Al
principio fue el contrabando. Pablo Escobar repartía cigarrillos sin estampilla
en su Lambreta de dos colores por las tiendas del vecindario. Alberto Pietro,
el rey del Marlboro, era su patrón y en las playas de Turbo y Tolú comenzaban a
brillar las promesas de la marihuana y la coca. Se necesitaban las agallas del
asesino y algo de suerte para hacer parte del negocio en formación. Valía más
la sangre fría que las habilidades comerciales. Escobar lo tenía claro: “es la
joda con drogas y contrabando: van en mano con la balacera (…) es un negocio
para guerreros…” Sus maestros eran todavía malevos pintorescos: Ramón Cachaco,
por ejemplo, es descrito como “un camaján fino, con trajes verdes de paño de
mesa de billar”, venido de abajo, desde el Nissan Patrol hasta la avioneta para
ir a comprar pasta de coca al Ecuador.
Esa
sencilla conversión de negociantes incipientes a capos con un espacio en los
grandes afiches de la policía, parece un asunto de la prehistoria del
narcotráfico. Sin embargo, la “evolución” se presenta hoy de una forma natural
y tal vez algo más sencilla. En Medellín los hermanos Frank y Sebastián
marcaron las páginas rojas del último lustro. Una parte de su poder fue
adquirido por medio de otro negocio naciente. La marihuana creepy, una variedad
modificada y con mayores poderes por su carga extra de THC.
El
innovador producto era manejado por algunos agricultores chic que habían traído sus semillas y sus conocimientos desde
Argentina y otros países de sur. Digamos que eran más activistas de la
agricultura orgánica y el cultivo para propio consumo que patrones de una plaza
de microtráfico. En Medellín algunos de ellos tenían sus cultivos respetables -seiscientas,
ochocientas hasta mil matas- en las montañas de Santa Elena, al Oriente de la
ciudad. Vendían sus moños a domicilio y pretendían estar jugando más a la
contracultura que al narcotráfico.
Muy
pronto los dueños de las plazas corrientes, vendedores de la hierba clásica
venida del Cauca, se dieron cuenta de que unos fulanos disfrazados de hippies
estaban sacando ventaja. Pasaron unos meses para que sus “veedores” pasaran
revisando la zona en busca de los cultivos de “crespa”. Eran niños los que
caminaban por las laderas de Santa Elena levantando la falda de los
invernaderos y tomando nota sobre qué era lo que se sembraba. No les
interesaban ni las semillas, ni el riego por goteo, ni los dispositivos que manejaban
los tiempos de iluminación. Solo querían el 30% de cada cosecha y a cambio
ofrecían lo que ofrecen todos los extorsionistas: seguridad.
Sin
darse cuenta los ecologistas, los cultivadores desarmados, estaban sentados en
un billar del centro comercial El Tesoro negociando con Frank y sus cicatrices.
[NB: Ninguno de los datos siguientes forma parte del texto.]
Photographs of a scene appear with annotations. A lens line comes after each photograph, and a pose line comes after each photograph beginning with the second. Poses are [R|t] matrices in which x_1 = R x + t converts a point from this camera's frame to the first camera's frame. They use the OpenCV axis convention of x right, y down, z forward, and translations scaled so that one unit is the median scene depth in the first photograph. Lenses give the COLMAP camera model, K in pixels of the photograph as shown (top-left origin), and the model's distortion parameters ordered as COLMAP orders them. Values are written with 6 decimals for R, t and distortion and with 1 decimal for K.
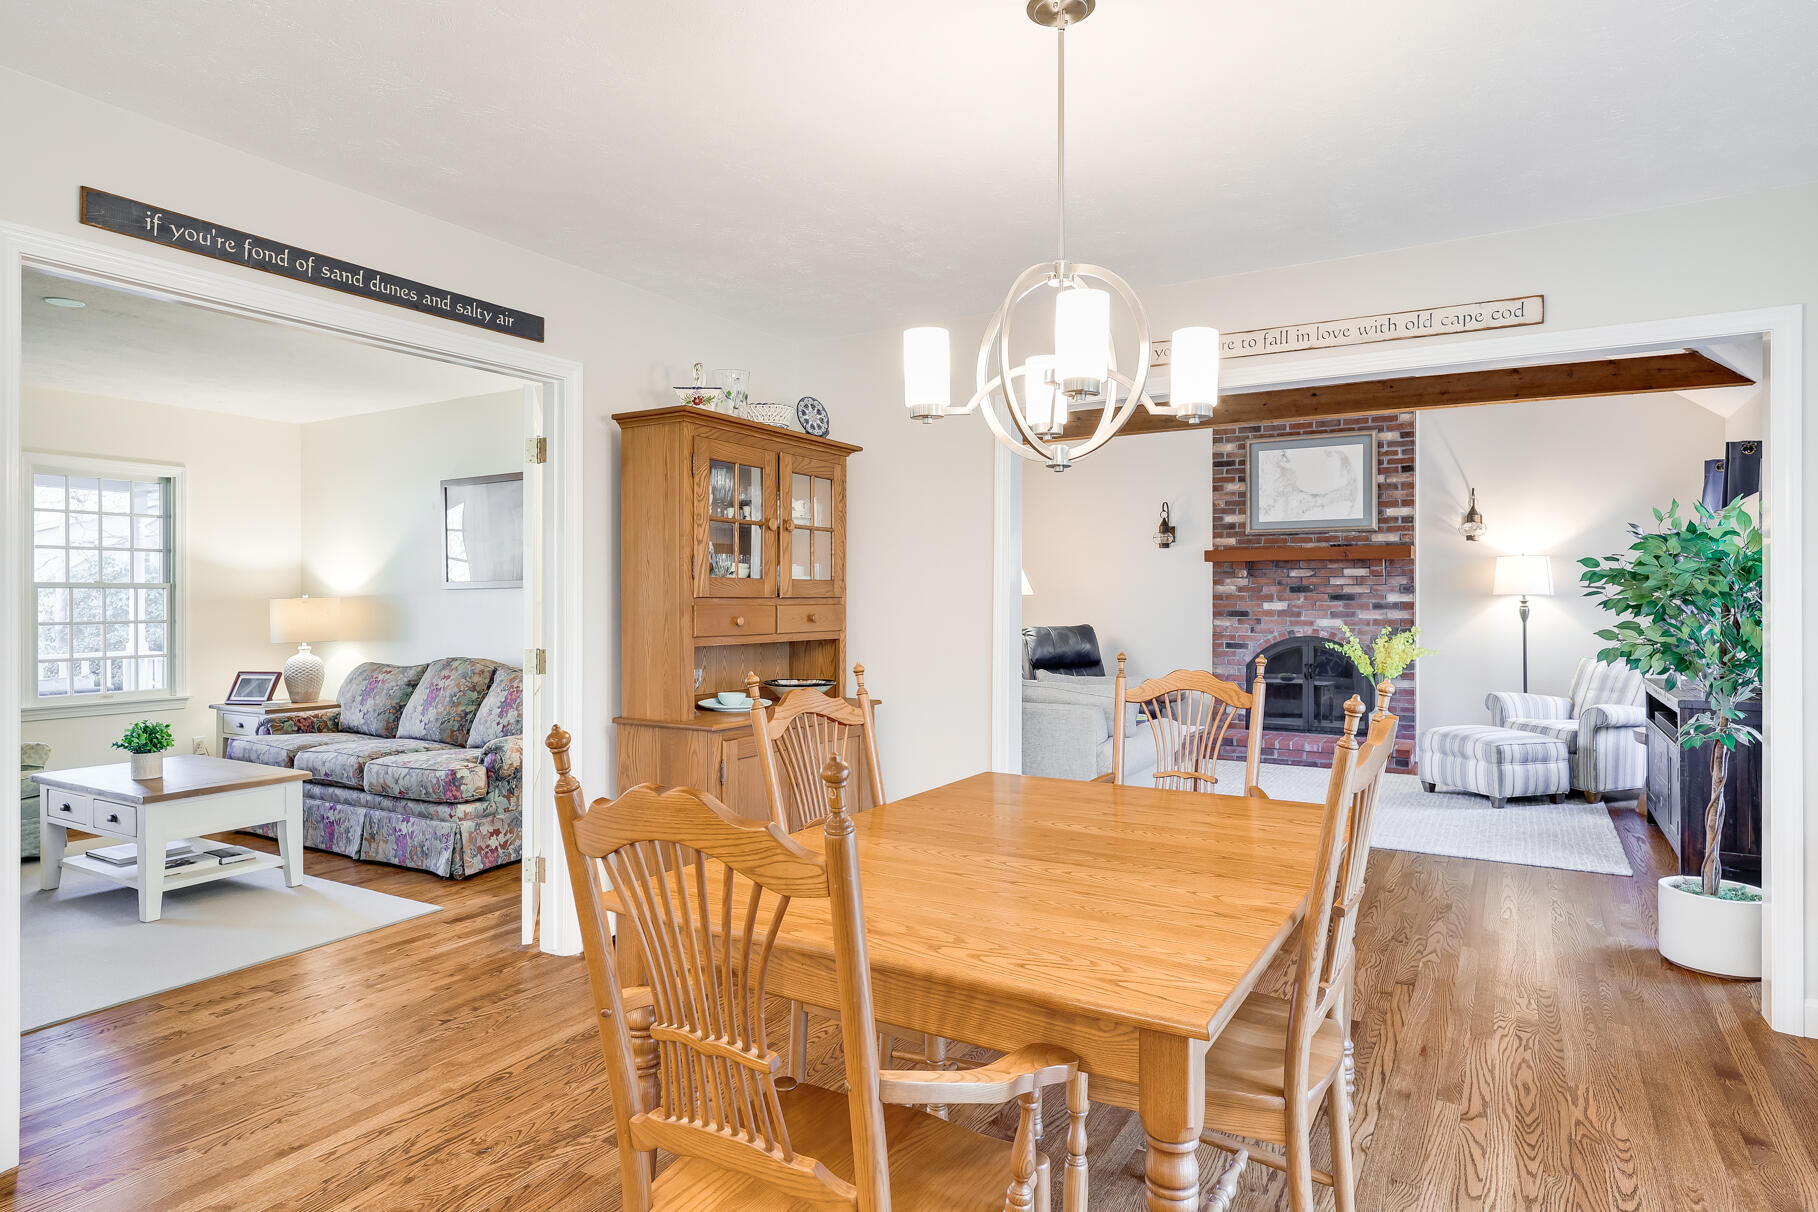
lens RADIAL K [[1026.4, 0, 912.4], [0, 1026.4, 599.4], [0, 0, 1]] dist [0.000643, -0.000042]
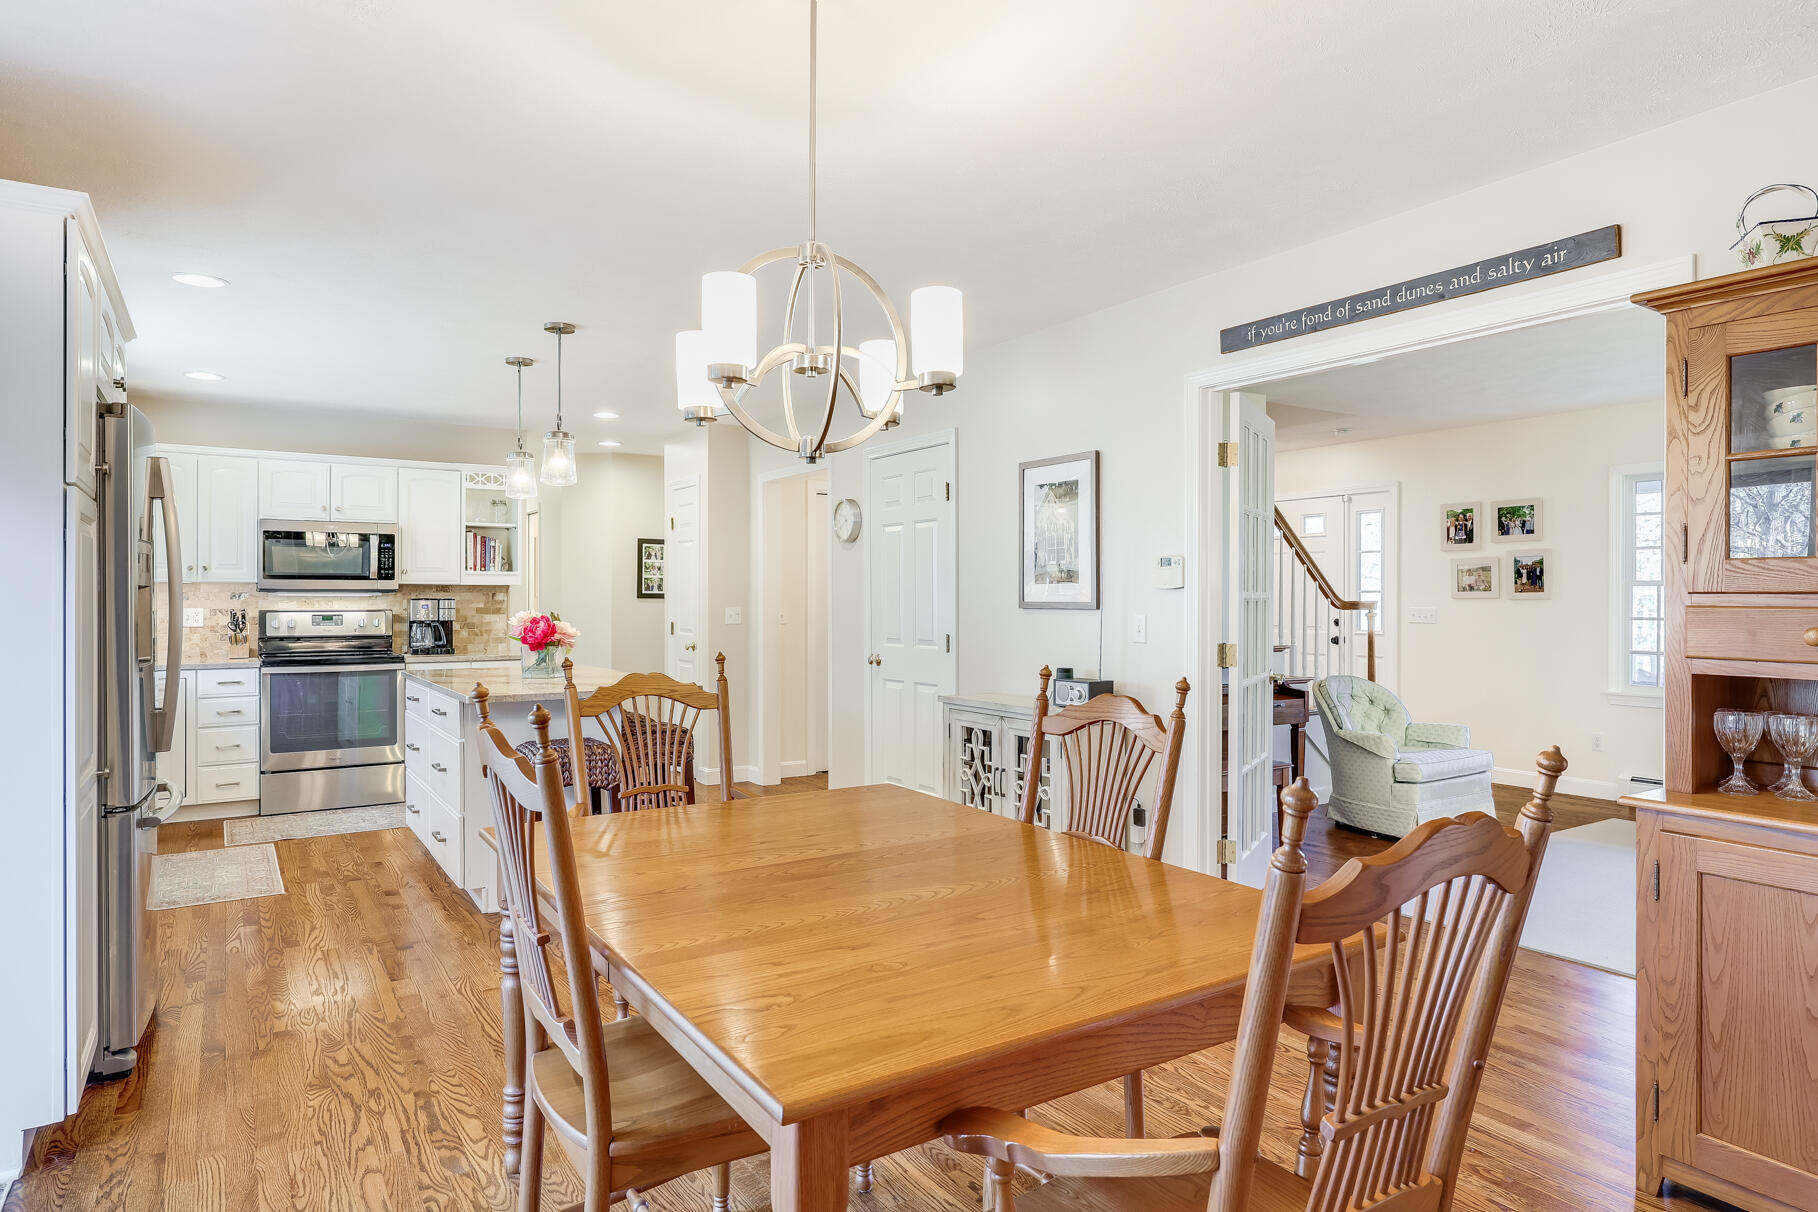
lens RADIAL K [[1066.6, 0, 909.9], [0, 1066.6, 602.3], [0, 0, 1]] dist [0.000579, -0.000192]
pose [[-0.446270, 0.004267, -0.894888, 0.323286], [-0.000339, 0.999988, 0.004937, 0.000194], [0.894898, 0.002507, -0.446263, 0.495895]]
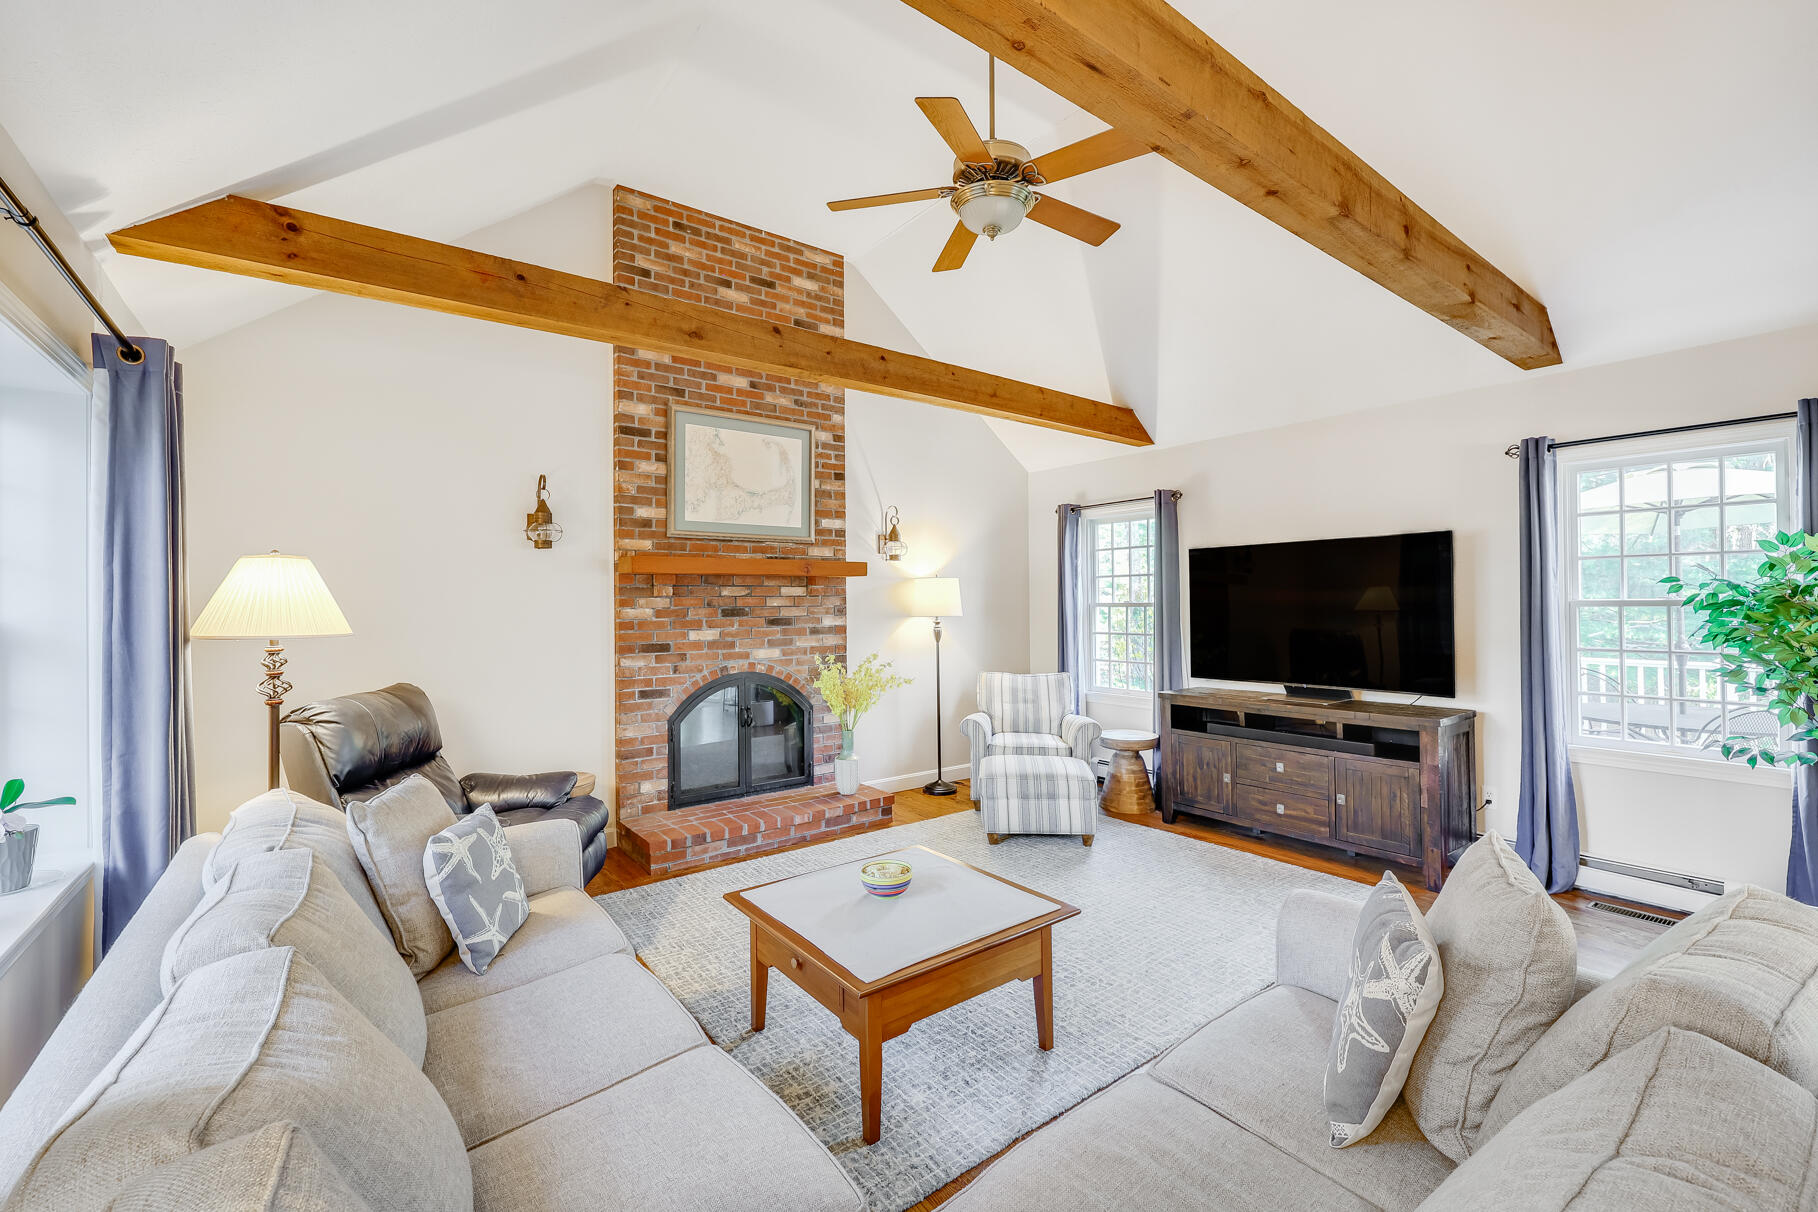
lens RADIAL K [[757.6, 0, 909.0], [0, 757.6, 606.0], [0, 0, 1]] dist [0.001138, -0.000090]
pose [[0.376234, -0.008831, 0.926482, -0.133598], [0.008336, 0.999946, 0.006147, -0.022454], [-0.926487, 0.005410, 0.376288, 0.864101]]
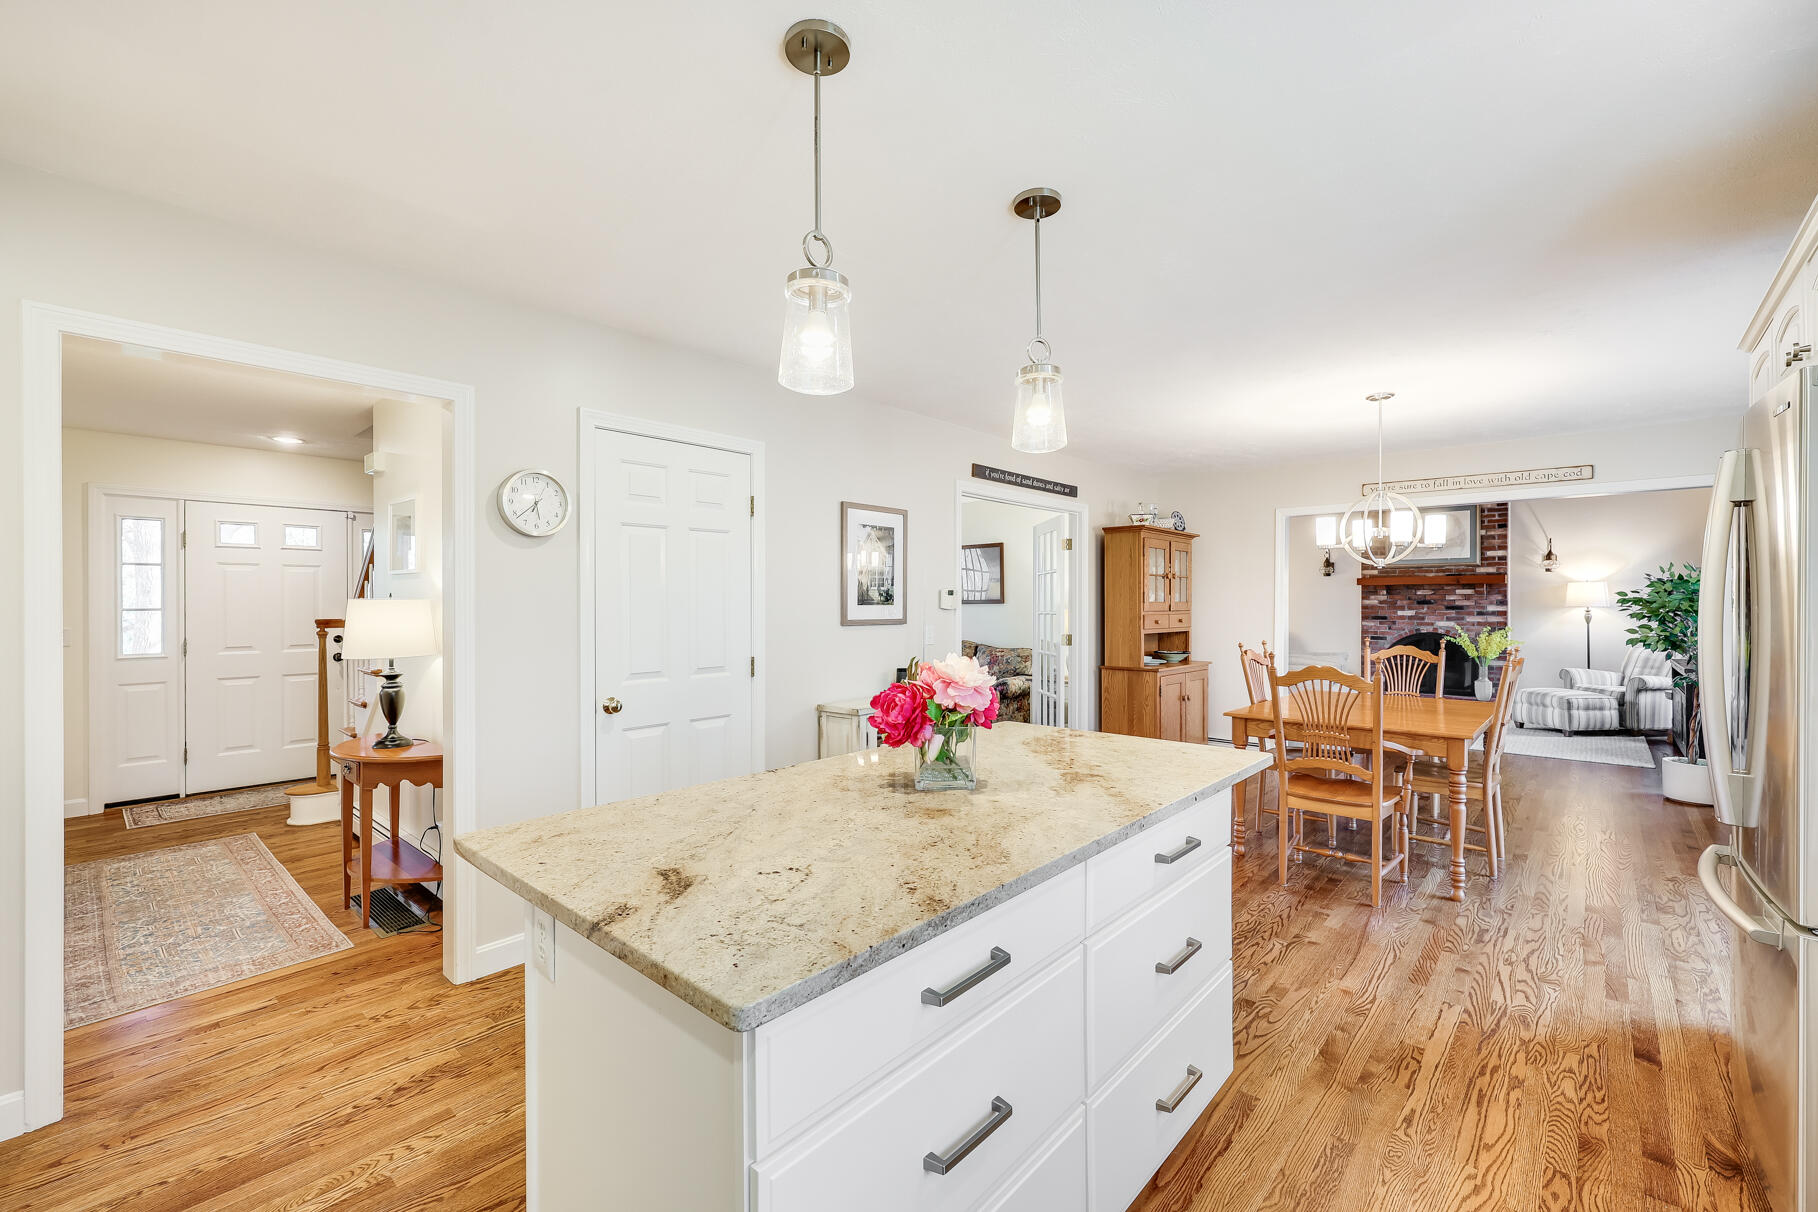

Comenzaron las traiciones con la policía, los riesgos, los ceños fruncidos y
todo quedó en manos de quienes estaban preparados para un negocio que “va de la
mano con la balacera”. Los innovadores fueron desplazados de su papel como
agricultores y debieron volver a la fotografía, a la publicidad, a la vagancia
activa. Frank, Sebastián y compañía tenían un nuevo producto y un nuevo poder.
Esa sencilla transferencia de tecnología, marcada en este caso por el efecto
perverso de la prohibición, logró que unos dueños de esquina se tomaran el
barrio.
5 comentarios:
Excelente crónica Pascual. Desde el sector ambiental se piensa que la mejor manera de proteger los ecosistemas es valorarlos económicamente para poder negociar su protección.
Su columna me puso a pensar sobre lo que puede pasar si nos ponemos a hablar el idioma de los banqueros, dizque para que nos entiendan.
Vivo en el exterior y escucho La Luciérnaga. Veo similitudes en este texto y el libro de German Castro Caycedo sobre Escobar, hay alguna referencia academica que hacer?
(No tildes por que escribo de pc con teclado norteamericano)
Muchas gracias
Una buena historia sobre narcotráfico y contrabando en Medellín escrita por la gente de Narcorama.
Contrabando y narcotráfico
Las historias del primer párrafo fueron tomadas del libro que publicó hace poco Gerard Martin: Medellín, tragedia y resurrección. Ahí se menciona, por supuesto, El libro que nunca pude escribir (1996) de Germán Castro Caycedo.
Me corrigen tarde. La tecnología fue traída de España y Holanda. El activismo cannavico sí es más lección Argentina.